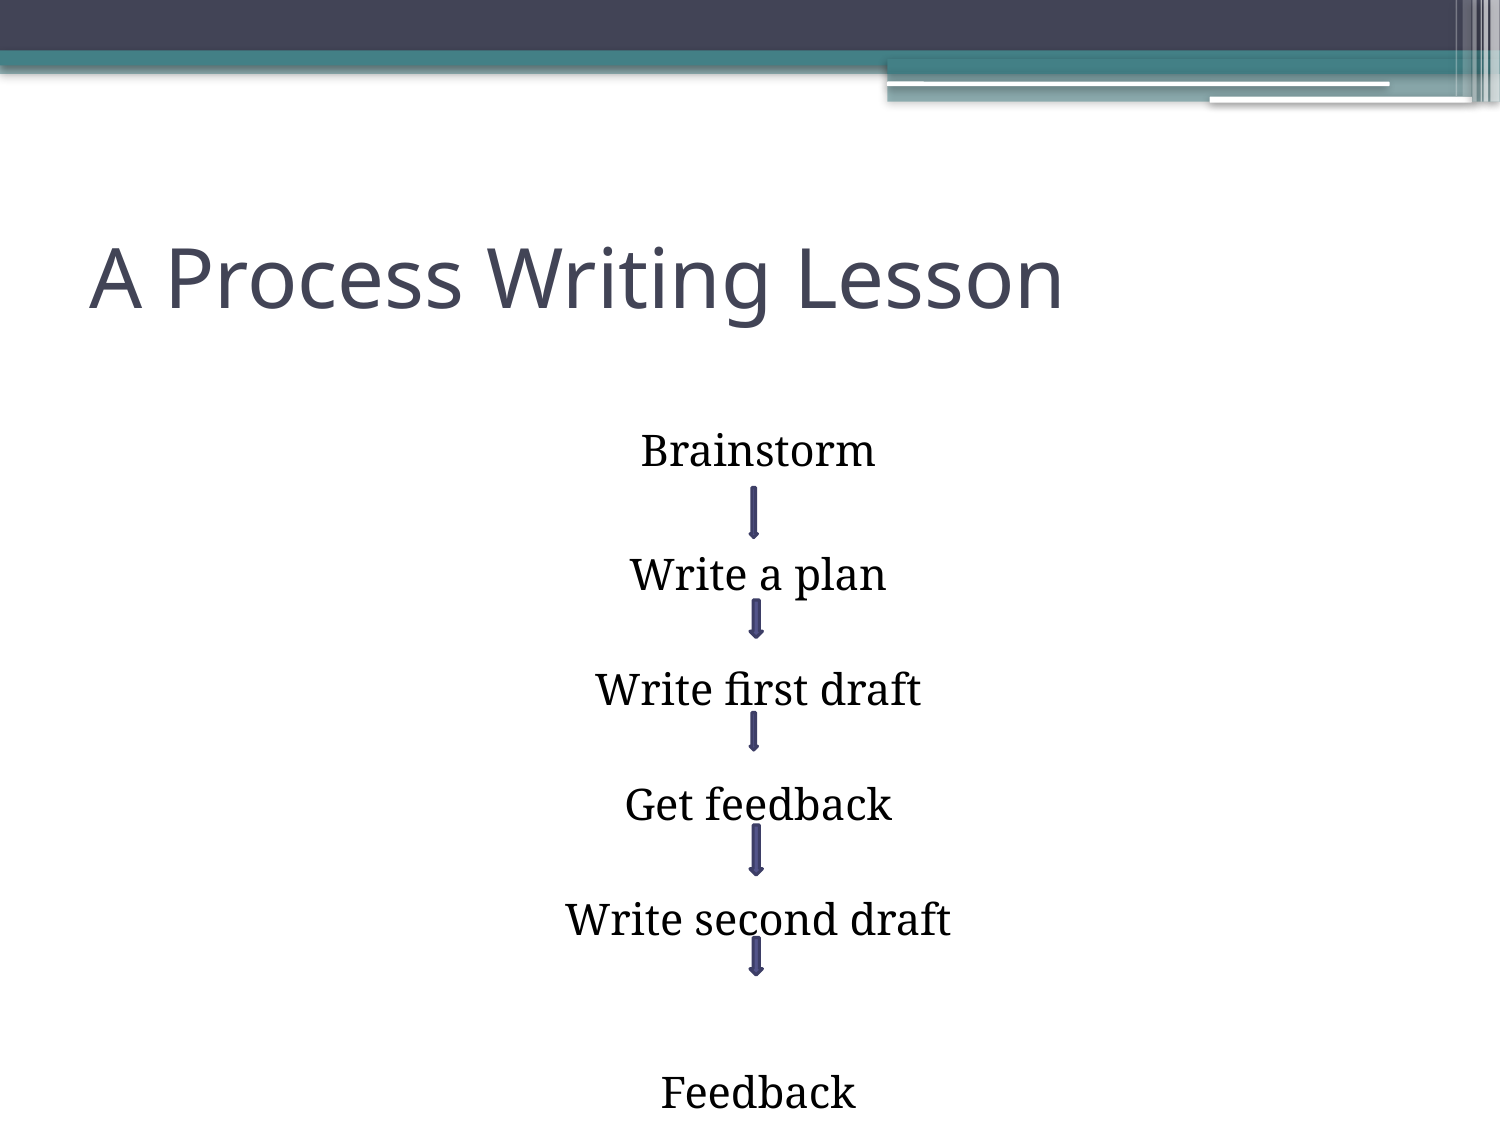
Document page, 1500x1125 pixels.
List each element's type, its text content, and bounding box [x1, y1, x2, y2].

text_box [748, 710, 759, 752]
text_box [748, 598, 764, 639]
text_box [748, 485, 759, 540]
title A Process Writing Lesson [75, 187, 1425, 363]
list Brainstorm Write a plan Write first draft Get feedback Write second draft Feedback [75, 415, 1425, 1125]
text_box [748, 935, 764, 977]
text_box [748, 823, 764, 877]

**Your instructions:**
Please print all the entries exactly as written, but drop the pictures.

**Solution to this exercise:**
Document page, 1500x1125 pixels.
List each element's type, its text content, and bounding box [x1, y1, x2, y2].

text_box [748, 710, 759, 752]
text_box [748, 598, 764, 639]
text_box [748, 485, 759, 540]
title A Process Writing Lesson [75, 187, 1425, 363]
list Brainstorm Write a plan Write first draft Get feedback Write second draft Feedback [75, 415, 1425, 1125]
text_box [748, 935, 764, 977]
text_box [748, 823, 764, 877]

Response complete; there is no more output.